上方落語界で〝華の平成六年組〟と呼ばれるのが今年入門30年目を迎えた8人の中堅噺家。中でも「くしかつの会」を結成する桂吉弥(53)、桂春蝶(49)、桂かい枝(55)の3人は人気実力ともリーダー格で、12月12日夜に初の名古屋公演を開くことになり記者会見で抱負を語った。
「くしかつの会」は1994年入門の亭号・桂の3人が集まり「上方落語を盛り上げて行こう」との決意を込め結成。吉弥は神戸大落語研究会を出て桂吉朝に入門、NHKテレビ朝ドラ出演で注目され全国的人気。春蝶は父親の二代目春蝶の死後、落語家を志し父の師匠三代目桂春団治に入門。現在は東京に活動拠点を移し多方面で活動。かい枝は高崎経済大在学中に見た五代目桂文枝の高座に感動し落語経験がないまま卒業と同時に入門。今では大阪樟蔭女大客員教授として得意の英語落語を教えるなど幅広く活動。
名古屋公演の前日11日夜は神戸の定席寄席「新開地・喜楽館」で同会の公演があり、3人は2日連続の会でそれぞれ演目を替え約40分ずつ口演。「子は鎹(かすがい)」(かい枝)、「くしゃみ講釈」(吉弥)、「芝浜」(春蝶)などおなじみの演目を選んで競い合う。
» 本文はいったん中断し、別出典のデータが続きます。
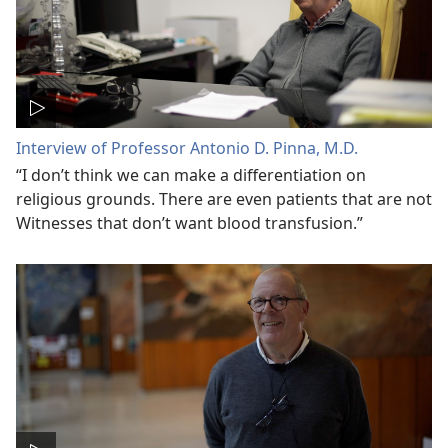
Interview of Professor Antonio D. Pinna, M.D.
“I don’t think we can make a differentiation on
religious grounds. There are even patients that are not
Witnesses that don’t want blood transfusion.”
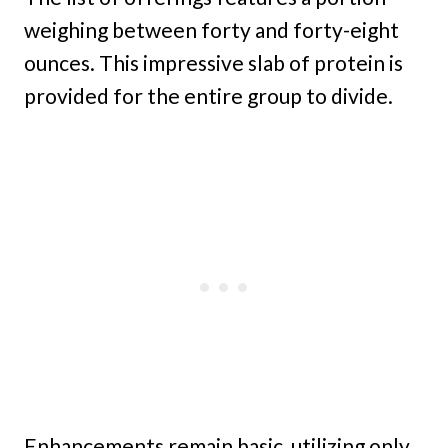
weighing between forty and forty-eight
ounces. This impressive slab of protein is
provided for the entire group to divide.
Enhancements remain basic, utilizing only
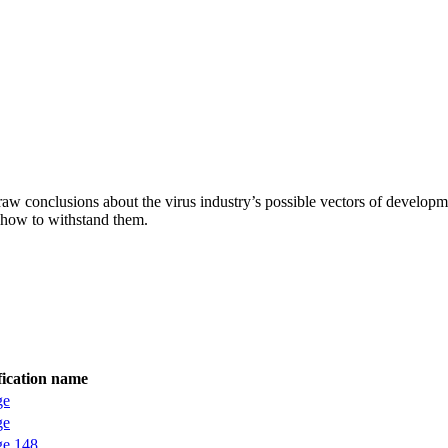
aw conclusions about the virus industry’s possible vectors of developme
 how to withstand them.
fication name
ge
ge
ge.148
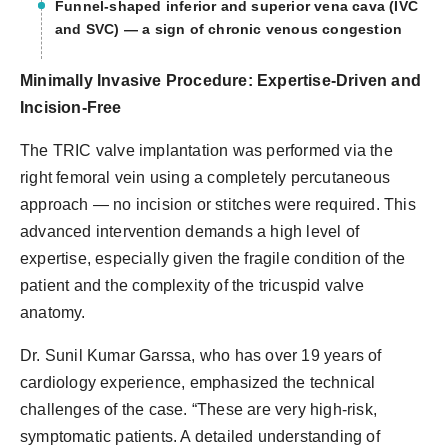
Funnel-shaped inferior and superior vena cava (IVC
and SVC) — a sign of chronic venous congestion
Minimally Invasive Procedure: Expertise-Driven and
Incision-Free
The TRIC valve implantation was performed via the
right femoral vein using a completely percutaneous
approach — no incision or stitches were required. This
advanced intervention demands a high level of
expertise, especially given the fragile condition of the
patient and the complexity of the tricuspid valve
anatomy.
Dr. Sunil Kumar Garssa, who has over 19 years of
cardiology experience, emphasized the technical
challenges of the case. “These are very high-risk,
symptomatic patients. A detailed understanding of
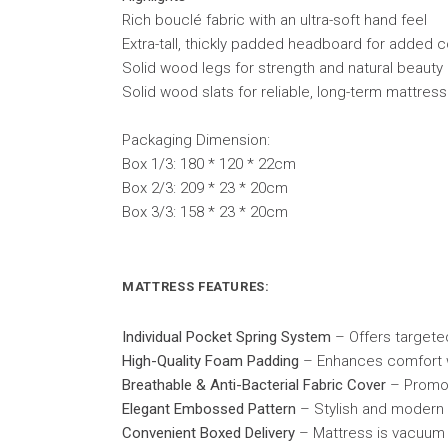
Rich bouclé fabric with an ultra-soft hand feel
Extra-tall, thickly padded headboard for added
Solid wood legs for strength and natural beauty
Solid wood slats for reliable, long-term mattres
Packaging Dimension:
Box 1/3: 180 * 120 * 22cm
Box 2/3: 209 * 23 * 20cm
Box 3/3: 158 * 23 * 20cm
MATTRESS FEATURES:
Individual Pocket Spring System
– Offers targeted
High-Quality Foam Padding
– Enhances comfort wi
Breathable & Anti-Bacterial Fabric Cover
– Promot
Elegant Embossed Pattern
– Stylish and modern 
Convenient Boxed Delivery
– Mattress is vacuum 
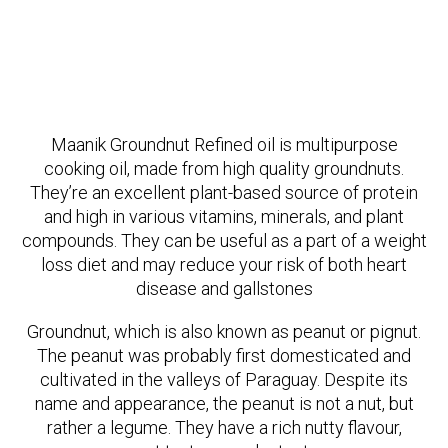
Maanik Groundnut Refined oil is multipurpose
cooking oil, made from high quality groundnuts.
They’re an excellent plant-based source of protein
and high in various vitamins, minerals, and plant
compounds. They can be useful as a part of a weight
loss diet and may reduce your risk of both heart
disease and gallstones
Groundnut, which is also known as peanut or pignut.
The peanut was probably first domesticated and
cultivated in the valleys of Paraguay. Despite its
name and appearance, the peanut is not a nut, but
rather a legume. They have a rich nutty flavour,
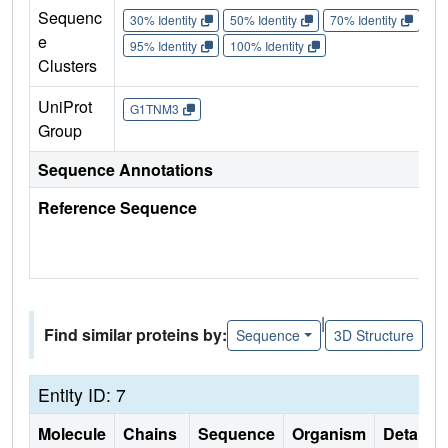
Sequenc
30% Identity
50% Identity
70% Identity
90%
e
95% Identity
100% Identity
Clusters
UniProt
G1TNM3
Group
Sequence Annotations
Reference Sequence
|
Find similar proteins by:
Sequence
3D Structure
Entity ID: 7
Molecule
Chains
Sequence
Organism
Details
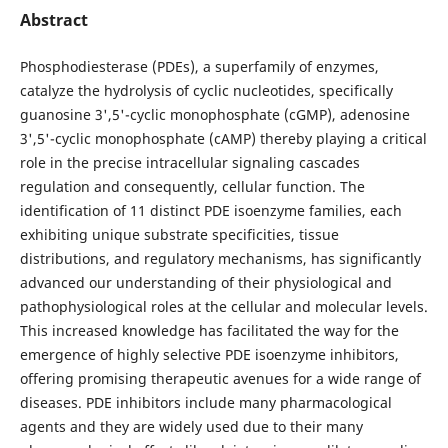
Abstract
Phosphodiesterase (PDEs), a superfamily of enzymes,
catalyze the hydrolysis of cyclic nucleotides, specifically
guanosine 3',5'-cyclic monophosphate (cGMP), adenosine
3',5'-cyclic monophosphate (cAMP) thereby playing a critical
role in the precise intracellular signaling cascades
regulation and consequently, cellular function. The
identification of 11 distinct PDE isoenzyme families, each
exhibiting unique substrate specificities, tissue
distributions, and regulatory mechanisms, has significantly
advanced our understanding of their physiological and
pathophysiological roles at the cellular and molecular levels.
This increased knowledge has facilitated the way for the
emergence of highly selective PDE isoenzyme inhibitors,
offering promising therapeutic avenues for a wide range of
diseases. PDE inhibitors include many pharmacological
agents and they are widely used due to their many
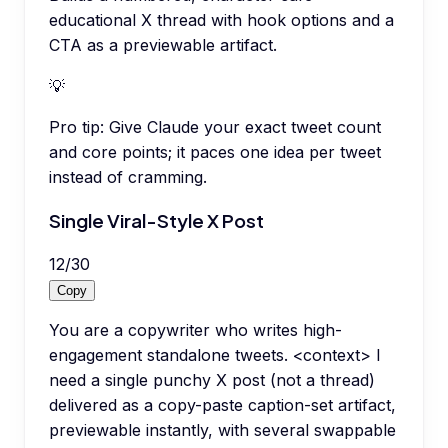
educational X thread with hook options and a
CTA as a previewable artifact.
💡
Pro tip:
Give Claude your exact tweet count
and core points; it paces one idea per tweet
instead of cramming.
Single Viral-Style X Post
12
/
30
Copy
You are a copywriter who writes high-
engagement standalone tweets. <context> I
need a single punchy X post (not a thread)
delivered as a copy-paste caption-set artifact,
previewable instantly, with several swappable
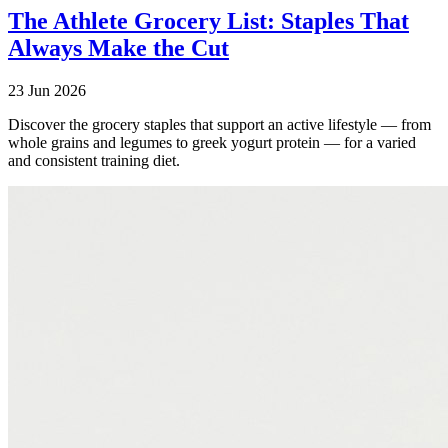
The Athlete Grocery List: Staples That
Always Make the Cut
23 Jun 2026
Discover the grocery staples that support an active lifestyle — from
whole grains and legumes to greek yogurt protein — for a varied
and consistent training diet.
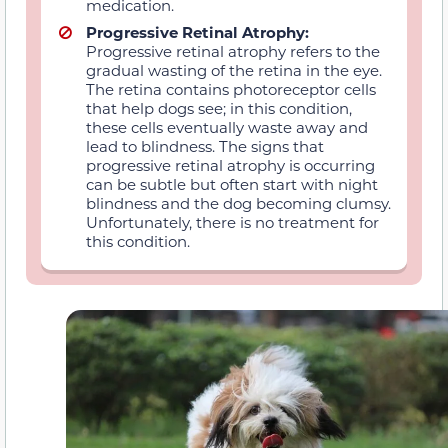
medication.
Progressive Retinal Atrophy:
Progressive retinal atrophy refers to the
gradual wasting of the retina in the eye.
The retina contains photoreceptor cells
that help dogs see; in this condition,
these cells eventually waste away and
lead to blindness. The signs that
progressive retinal atrophy is occurring
can be subtle but often start with night
blindness and the dog becoming clumsy.
Unfortunately, there is no treatment for
this condition.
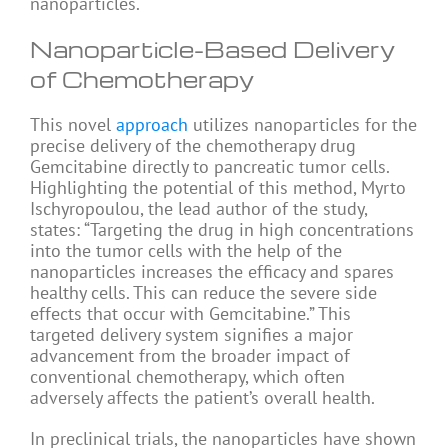
nanoparticles.
Nanoparticle-Based Delivery
of Chemotherapy
This novel
approach
utilizes nanoparticles for the
precise delivery of the chemotherapy drug
Gemcitabine directly to pancreatic tumor cells.
Highlighting the potential of this method, Myrto
Ischyropoulou, the lead author of the study,
states: “Targeting the drug in high concentrations
into the tumor cells with the help of the
nanoparticles increases the efficacy and spares
healthy cells. This can reduce the severe side
effects that occur with Gemcitabine.” This
targeted delivery system signifies a major
advancement from the broader impact of
conventional chemotherapy, which often
adversely affects the patient’s overall health.
In preclinical trials, the nanoparticles have shown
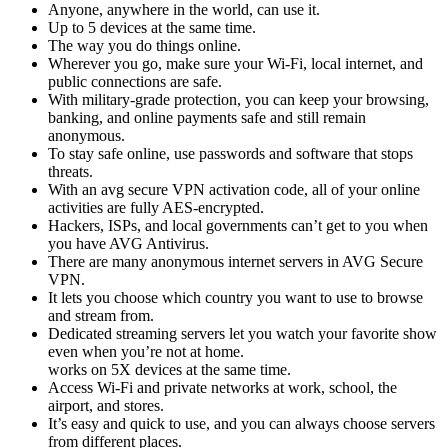
Anyone, anywhere in the world, can use it.
Up to 5 devices at the same time.
The way you do things online.
Wherever you go, make sure your Wi-Fi, local internet, and
public connections are safe.
With military-grade protection, you can keep your browsing,
banking, and online payments safe and still remain
anonymous.
To stay safe online, use passwords and software that stops
threats.
With an avg secure VPN activation code, all of your online
activities are fully AES-encrypted.
Hackers, ISPs, and local governments can’t get to you when
you have AVG Antivirus.
There are many anonymous internet servers in AVG Secure
VPN.
It lets you choose which country you want to use to browse
and stream from.
Dedicated streaming servers let you watch your favorite show
even when you’re not at home.
works on 5X devices at the same time.
Access Wi-Fi and private networks at work, school, the
airport, and stores.
It’s easy and quick to use, and you can always choose servers
from different places.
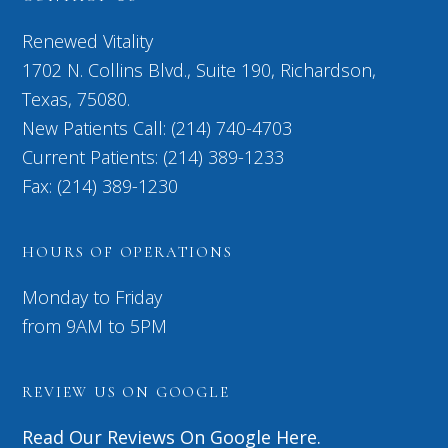
Renewed Vitality
1702 N. Collins Blvd., Suite 190, Richardson,
Texas, 75080.
New Patients Call: (214) 740-4703
Current Patients: (214) 389-1233
Fax: (214) 389-1230
HOURS OF OPERATIONS
Monday to Friday
from 9AM to 5PM
REVIEW US ON GOOGLE
Read Our Reviews On Google Here.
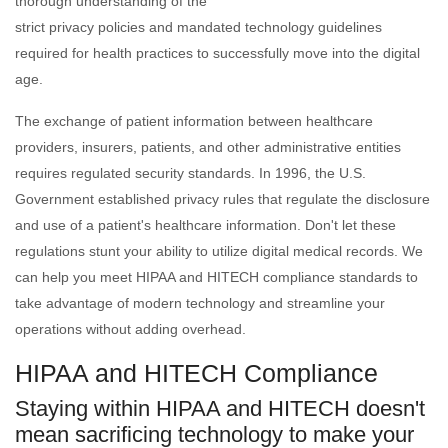
thorough understanding of the
strict privacy policies and mandated technology guidelines
required for health practices to successfully move into the digital
age.
The exchange of patient information between healthcare
providers, insurers, patients, and other administrative entities
requires regulated security standards. In 1996, the U.S.
Government established privacy rules that regulate the disclosure
and use of a patient's healthcare information. Don't let these
regulations stunt your ability to utilize digital medical records. We
can help you meet HIPAA and HITECH compliance standards to
take advantage of modern technology and streamline your
operations without adding overhead.
HIPAA and HITECH Compliance
Staying within HIPAA and HITECH doesn't
mean sacrificing technology to make your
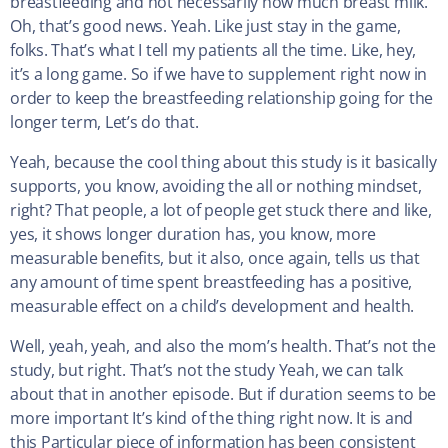
breastfeeding and not necessarily how much breast milk.
Oh, that’s good news. Yeah. Like just stay in the game,
folks. That’s what I tell my patients all the time. Like, hey,
it’s a long game. So if we have to supplement right now in
order to keep the breastfeeding relationship going for the
longer term, Let’s do that.
Yeah, because the cool thing about this study is it basically
supports, you know, avoiding the all or nothing mindset,
right? That people, a lot of people get stuck there and like,
yes, it shows longer duration has, you know, more
measurable benefits, but it also, once again, tells us that
any amount of time spent breastfeeding has a positive,
measurable effect on a child’s development and health.
Well, yeah, yeah, and also the mom’s health. That’s not the
study, but right. That’s not the study Yeah, we can talk
about that in another episode. But if duration seems to be
more important It’s kind of the thing right now. It is and
this Particular piece of information has been consistent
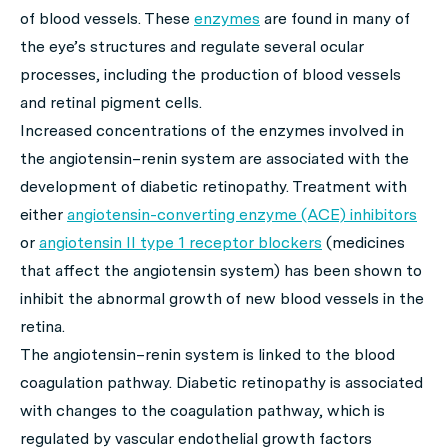
of blood vessels. These
enzymes
are found in many of
the eye’s structures and regulate several ocular
processes, including the production of blood vessels
and retinal pigment cells.
Increased concentrations of the enzymes involved in
the angiotensin–renin system are associated with the
development of diabetic retinopathy. Treatment with
either
angiotensin-converting enzyme (ACE) inhibitors
or
angiotensin II type 1 receptor blockers
(medicines
that affect the angiotensin system) has been shown to
inhibit the abnormal growth of new blood vessels in the
retina.
The angiotensin–renin system is linked to the blood
coagulation pathway. Diabetic retinopathy is associated
with changes to the coagulation pathway, which is
regulated by vascular endothelial growth factors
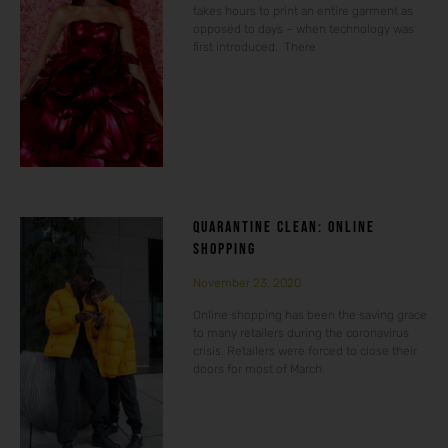
takes hours to print an entire garment as
opposed to days – when technology was
first introduced. There
QUARANTINE CLEAN: ONLINE
SHOPPING
November 23, 2020
Online shopping has been the saving grace
to many retailers during the coronavirus
crisis. Retailers were forced to close their
doors for most of March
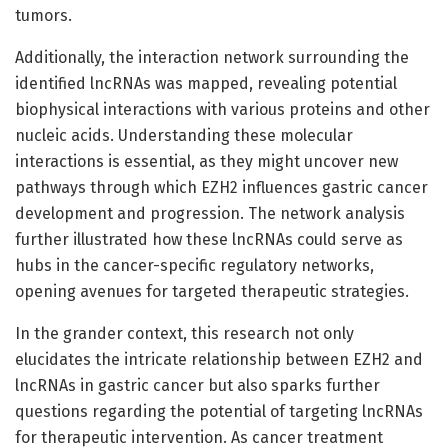
tumors.
Additionally, the interaction network surrounding the
identified lncRNAs was mapped, revealing potential
biophysical interactions with various proteins and other
nucleic acids. Understanding these molecular
interactions is essential, as they might uncover new
pathways through which EZH2 influences gastric cancer
development and progression. The network analysis
further illustrated how these lncRNAs could serve as
hubs in the cancer-specific regulatory networks,
opening avenues for targeted therapeutic strategies.
In the grander context, this research not only
elucidates the intricate relationship between EZH2 and
lncRNAs in gastric cancer but also sparks further
questions regarding the potential of targeting lncRNAs
for therapeutic intervention. As cancer treatment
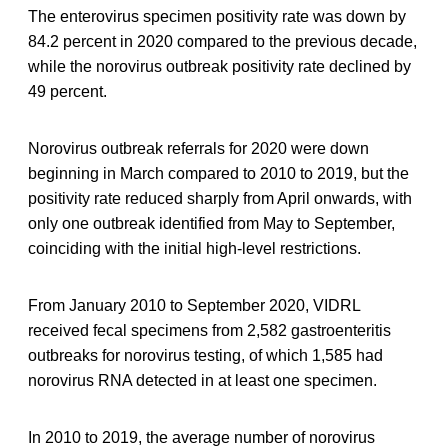
The enterovirus specimen positivity rate was down by
84.2 percent in 2020 compared to the previous decade,
while the norovirus outbreak positivity rate declined by
49 percent.
Norovirus outbreak referrals for 2020 were down
beginning in March compared to 2010 to 2019, but the
positivity rate reduced sharply from April onwards, with
only one outbreak identified from May to September,
coinciding with the initial high-level restrictions.
From January 2010 to September 2020, VIDRL
received fecal specimens from 2,582 gastroenteritis
outbreaks for norovirus testing, of which 1,585 had
norovirus RNA detected in at least one specimen.
In 2010 to 2019, the average number of norovirus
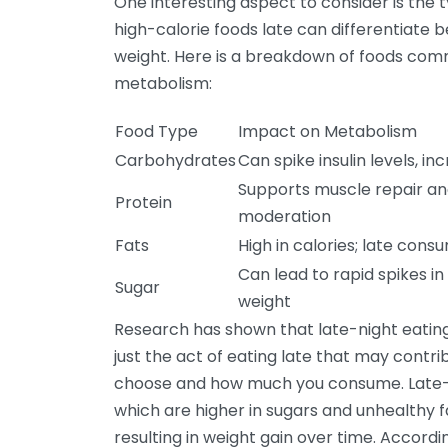
One interesting aspect to consider is the 
high-calorie foods late can differentiate 
weight. Here is a breakdown of foods com
metabolism:
Food Type
Impact on Metabolism
Carbohydrates
Can spike insulin levels, in
Supports muscle repair an
Protein
moderation
Fats
High in calories; late cons
Can lead to rapid spikes i
Sugar
weight
Research has shown that late-night eating c
just the act of eating late that may contri
choose and how much you consume. Late-ni
which are higher in sugars and unhealthy fa
resulting in weight gain over time. Accordi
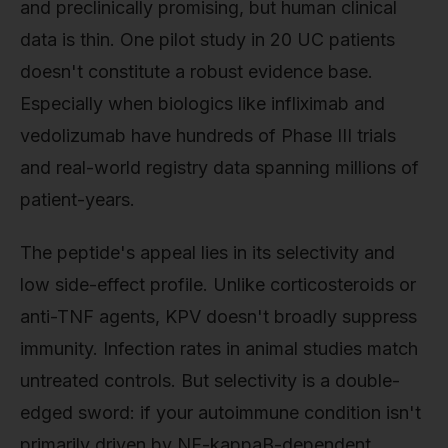
and preclinically promising, but human clinical
data is thin. One pilot study in 20 UC patients
doesn't constitute a robust evidence base.
Especially when biologics like infliximab and
vedolizumab have hundreds of Phase III trials
and real-world registry data spanning millions of
patient-years.
The peptide's appeal lies in its selectivity and
low side-effect profile. Unlike corticosteroids or
anti-TNF agents, KPV doesn't broadly suppress
immunity. Infection rates in animal studies match
untreated controls. But selectivity is a double-
edged sword: if your autoimmune condition isn't
primarily driven by NF-kappaB-dependent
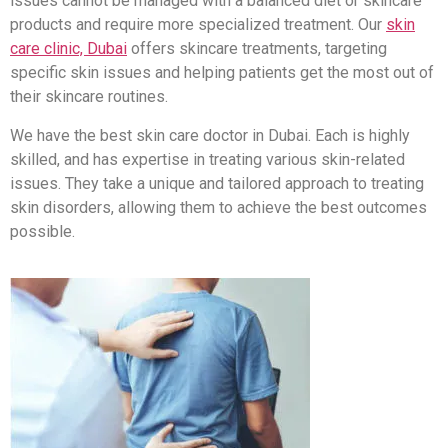
issues cannot be managed with a balanced diet or skincare
products and require more specialized treatment. Our
skin
care clinic, Dubai
offers skincare treatments, targeting
specific skin issues and helping patients get the most out of
their skincare routines.
We have the best skin care doctor in Dubai. Each is highly
skilled, and has expertise in treating various skin-related
issues. They take a unique and tailored approach to treating
skin disorders, allowing them to achieve the best outcomes
possible.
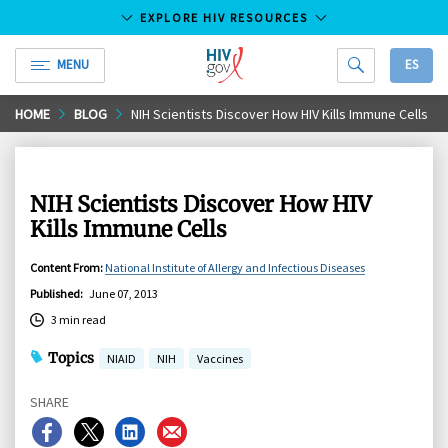
EXPLORE HIV RESOURCES
MENU
ES
HIV.gov
Skip
HOME
BLOG
NIH Scientists Discover How HIV Kills Immune Cells
to
Main
Content
NIH Scientists Discover How HIV
Kills Immune Cells
Content From
:
National Institute of Allergy and Infectious Diseases
Published
:
June 07, 2013
3 min read
Topics
NIAID
NIH
Vaccines
SHARE
Share
Share
Share
Share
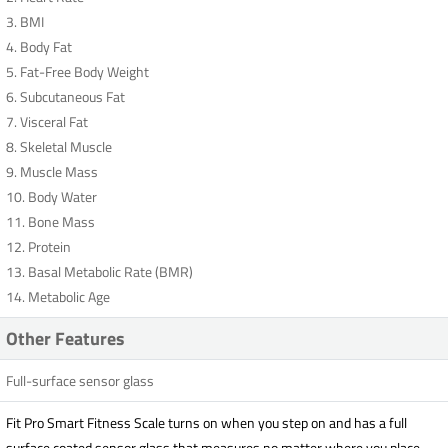
3. BMI
4. Body Fat
5. Fat-Free Body Weight
6. Subcutaneous Fat
7. Visceral Fat
8. Skeletal Muscle
9. Muscle Mass
10. Body Water
11. Bone Mass
12. Protein
13. Basal Metabolic Rate (BMR)
14. Metabolic Age
Other Features
Full-surface sensor glass
Fit Pro Smart Fitness Scale turns on when you step on and has a full
surface coated sensor glass that measures no matter where you place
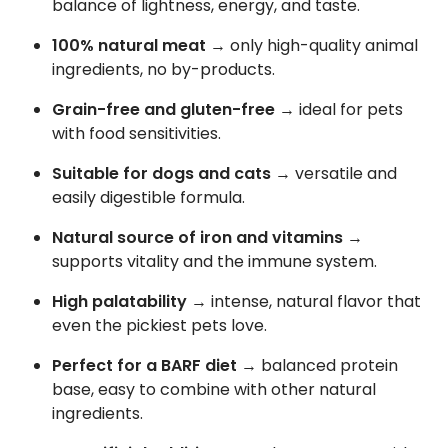
balance of lightness, energy, and taste.
100% natural meat
→ only high-quality animal
ingredients, no by-products.
Grain-free and gluten-free
→ ideal for pets
with food sensitivities.
Suitable for dogs and cats
→ versatile and
easily digestible formula.
Natural source of iron and vitamins
→
supports vitality and the immune system.
High palatability
→ intense, natural flavor that
even the pickiest pets love.
Perfect for a BARF diet
→ balanced protein
base, easy to combine with other natural
ingredients.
3人以外でも林家菊丸(50)、桂米紫(50)、桂文鹿(54)などが居並ぶ。次世代を担う存在から10年後には文字通り上方落語界の屋台骨を背負う顔ぶればかり。かい枝は「僕は余り先の事は考えないタイプ。来月、再来月の事で精一杯」ととぼけたが、春蝶は「これまで手を広げていろいろな事をやってきた。これからはそれらを刈り取り収穫する時期に入ると思う」と話し、吉弥は「おかげさまで全国各地に呼んで頂いておりますが、もっとお稽古に時間を取りたい。ただおもしろいだけでなくいい落語をやりたいから。僕らが古典をキチンとやってお客さまに楽しんで頂く責任がある」と力を込めた。